Vom Sinn der Ohnmacht


Es gibt wohl im Leben eines jeden Menschen verschiedene Phasen. Einmal gelingt uns alles, was wir unternehmen, fast von selbst, man muss sich da kaum anstrengen. Man hat einen enormen Schwung und besitzt eine große Leistungskraft, so dass es uns kaum Mühe kostet. 

Dann aber gibt es auch andere Zeiten, von denen eher das Gegenteil gesagt werden muss. Es sind Phasen, in denen sich der Mensch bemüht und anstrengt, aber dennoch hat er das Gefühl, als würde ihm nichts gelingen, als hätte er nur Sand im Getriebe. Jede Mühe scheint umsonst zu sein, alles, woran man Hand anlegt, kostet einen unheimlich viel Kraft und Energie. Und trotzdem kommt im Endeffekt kaum etwas Brauchbares heraus, weshalb man innerlich niedergeschlagen ist. Und auch im religiösen Bereich, in unserem Leben mit Gott, verhält es sich ähnlich. Auf der einen Seite spürt man bisweilen überdeutlich die gesunde religiöse Begeisterung. Man erfährt die Nähe und die Herrlichkeit Gottes und ist deshalb mit Freude erfüllt, ja man sprüht von ihr geradezu über! Auf der anderen Seite macht man aber auch Zeiten der inneren Trostlosigkeit und der scheinbaren Gottesferne durch - bei den Mystikern werden sie die dunklen Nächte genannt. 

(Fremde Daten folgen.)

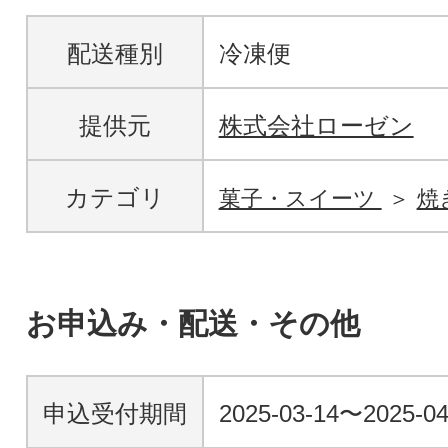
配送種別
冷凍便
提供元
株式会社ローゼン
カテゴリ
菓子・スイーツ
焼
お申込み・配送・その他
申込受付期間
2025-03-14〜2025-04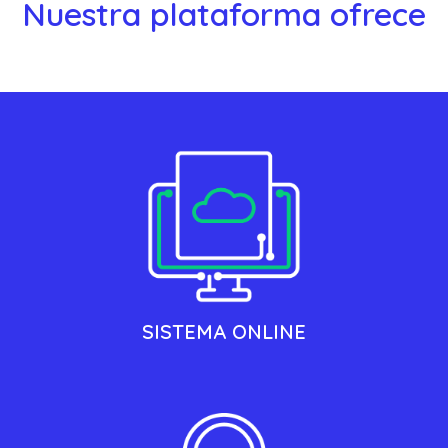
Nuestra plataforma ofrece
SISTEMA ONLINE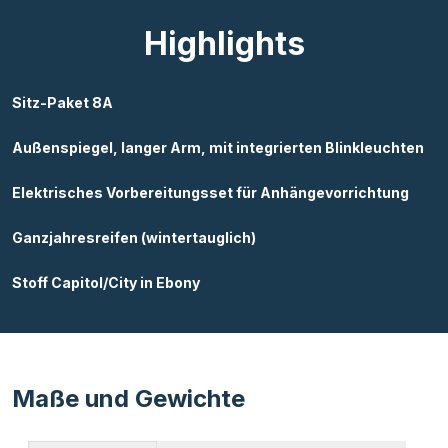
Highlights
Sitz-Paket 8A
Außenspiegel, langer Arm, mit integrierten Blinkleuchten
Elektrisches Vorbereitungsset für Anhängevorrichtung
Ganzjahresreifen (wintertauglich)
Stoff Capitol/City in Ebony
Maße und Gewichte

Aber warum verhält es sich bei uns so? Warum diese Schwankungen? Warum einmal hoch hinauf und dann wieder ganz tief hinunter? Man versteht dieses Auf und Ab nicht. Gerade und besonders in unserem Leben mit Gott beschäftigt uns die Frage, warum der Herrgott dies wohl zulässt. Es sei an dieser Stelle ein Vergleich mit der Geschichte des alttestamentarischen israelitischen Volkes gezogen. Nicht selten musste es feindlichen Heeren gegenüberstehen, von denen es bedroht wurde. Und oft, wenn die Israeliten das eigene militärische Übergewicht bemerkt haben, ist es passiert, dass sie hochmütig geworden sind, dass sie gemeint haben, die Feinde „mit links“ schlagen zu können. Dann aber ist es auch vorgekommen, dass sie trotz des militärischen Vorteils eine bittere Niederlage einstecken mussten. 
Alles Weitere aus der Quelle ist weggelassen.